A study done more than 10 years ago by the Bureau of Reclamation showed that Tusayan’s first well, which was drilled in the 1980s, had already diminished the spring flow at Indian Gardens by 10 percent. The impact of additional wells in the area could have a major impact to the park’s seeps and springs.
“There will need to be resources provided and the biggest one is water,” said Grand Canyon Chief of Resource Management Martha Hahn. “You increase visitation, employment, infrastructure — it’s going to take water. Our biggest question and concern is around where that water is coming from.”
And things could be even worse at Havasu Creek — the water supply for the Havsupai people living in Supai Village.

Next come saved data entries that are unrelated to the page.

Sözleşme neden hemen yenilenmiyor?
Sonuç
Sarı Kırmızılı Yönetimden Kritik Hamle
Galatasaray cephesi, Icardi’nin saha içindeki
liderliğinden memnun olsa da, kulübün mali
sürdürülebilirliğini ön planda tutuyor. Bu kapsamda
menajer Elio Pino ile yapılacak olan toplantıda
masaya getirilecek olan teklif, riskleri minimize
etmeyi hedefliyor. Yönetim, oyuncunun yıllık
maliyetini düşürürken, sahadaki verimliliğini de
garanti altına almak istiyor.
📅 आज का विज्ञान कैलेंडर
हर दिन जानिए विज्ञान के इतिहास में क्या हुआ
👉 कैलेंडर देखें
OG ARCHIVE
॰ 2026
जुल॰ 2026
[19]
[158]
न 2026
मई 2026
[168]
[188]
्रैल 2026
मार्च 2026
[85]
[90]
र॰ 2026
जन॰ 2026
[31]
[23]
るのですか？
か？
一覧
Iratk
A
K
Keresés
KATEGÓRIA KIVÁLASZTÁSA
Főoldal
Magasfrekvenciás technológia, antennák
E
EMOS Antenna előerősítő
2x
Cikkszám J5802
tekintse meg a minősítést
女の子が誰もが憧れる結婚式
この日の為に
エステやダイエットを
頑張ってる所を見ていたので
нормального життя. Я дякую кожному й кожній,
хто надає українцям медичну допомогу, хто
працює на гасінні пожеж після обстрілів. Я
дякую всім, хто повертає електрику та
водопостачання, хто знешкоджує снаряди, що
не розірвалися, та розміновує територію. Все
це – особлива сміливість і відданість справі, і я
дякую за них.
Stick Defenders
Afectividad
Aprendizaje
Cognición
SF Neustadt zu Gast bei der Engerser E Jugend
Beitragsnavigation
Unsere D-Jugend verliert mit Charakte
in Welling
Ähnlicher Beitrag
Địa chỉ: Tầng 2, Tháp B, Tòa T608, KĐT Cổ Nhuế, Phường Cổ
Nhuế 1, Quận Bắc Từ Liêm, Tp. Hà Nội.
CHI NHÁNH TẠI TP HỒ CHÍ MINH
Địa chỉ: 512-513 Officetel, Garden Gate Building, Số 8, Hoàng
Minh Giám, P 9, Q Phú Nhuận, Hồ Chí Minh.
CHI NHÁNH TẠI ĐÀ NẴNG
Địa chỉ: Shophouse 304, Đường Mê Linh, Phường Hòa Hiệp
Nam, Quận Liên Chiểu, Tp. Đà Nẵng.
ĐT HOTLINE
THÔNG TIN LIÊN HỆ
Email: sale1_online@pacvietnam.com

The Arizona Department of Transportation also just finished a study looking at drilling a well for major upgrades planned at the Grand Canyon Airport, which the Park Service also doesn’t favor.
The Park Service included examples of how much water the City of Flagstaff uses per home to show town planners how aggressive restrictions can help a municipality in the long run. Flagstaff has the lowest water usage in Arizona, she said.
They hope Tusayan will enact a water budget similar to Flagstaff’s that they can use like a bank account to doll out how much development can occur.
WATER FROM ANOTHER SOURCE
But Wright says there’s also the possibility of bringing in water from another area, so he doesn’t think the town should pre-emptively limit development just because they don’t know where the water will come from now.
Wright said that the developer has considered making use of a retired coal slurry pipe, which once ran from the reservation to the now decomissioned Mojave Generating Station in Laughlin, Nev., on the Colorado River.
“There’s the possibility of using the old slurry line,” Wright said. “If they were able to put that together and bring that to our region, why would we automatically put a limitation in there?”
Another possibility is tapping into Lake Powell as part of a northern Arizona-wide system of pipes already under consideration that would bring water to Flagstaff, among other towns.
But a water source isn’t the park’s only concern. In order to justify growth in Tusayan, they’d need to bring more visitors and employees to the town and that means more people visiting Grand Canyon National Park. The park is already struggling to deal with hundreds of millions of dollars in crumbling infrastructure. A massive influx in visitors is not what they want.
“Their whole existence is because it’s the entrance to Grand Canyon National Park,” Hahn said. “They provide services that help in terms of accommodating visitors and so we wanted to make sure that any future plans and developments didn’t get beyond that purpose.”
The plan will go back before the Tusayan Planning and Zoning Commission on March 14; it will likely be passed on to the Town Council for potential approval by late March.